(EXCERPTED DATA begins)
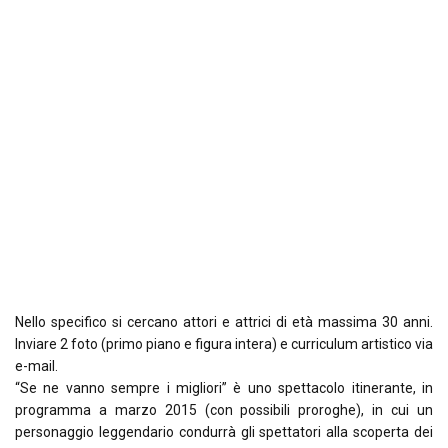
Nello specifico si cercano attori e attrici di età massima 30 anni.
Inviare 2 foto (primo piano e figura intera) e curriculum artistico via
e-mail.
“Se ne vanno sempre i migliori” è uno spettacolo itinerante, in
programma a marzo 2015 (con possibili proroghe), in cui un
personaggio leggendario condurrà gli spettatori alla scoperta dei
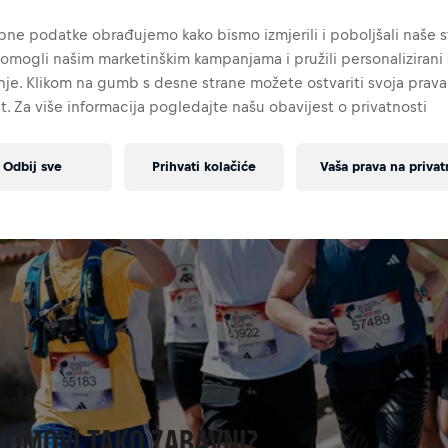
ne podatke obrađujemo kako bismo izmjerili i poboljšali naše st
omogli našim marketinškim kampanjama i pružili personalizirani s
je. Klikom na gumb s desne strane možete ostvariti svoja prava
t. Za više informacija pogledajte našu obavijest o privatnosti
Odbij sve
Prihvati kolačiće
Vaša prava na privat
 TIMOVI TAKO ZABAVNI?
(EXCERPTED DATA ends)
* _WHAT NEEDS TO BE DONE_:
Copy each line of the records that has "prava" in it.

* _OUTPUT FOR THIS TASK_:
je. Klikom na gumb s desne strane možete ostvariti svoja prava
Vaša prava na privat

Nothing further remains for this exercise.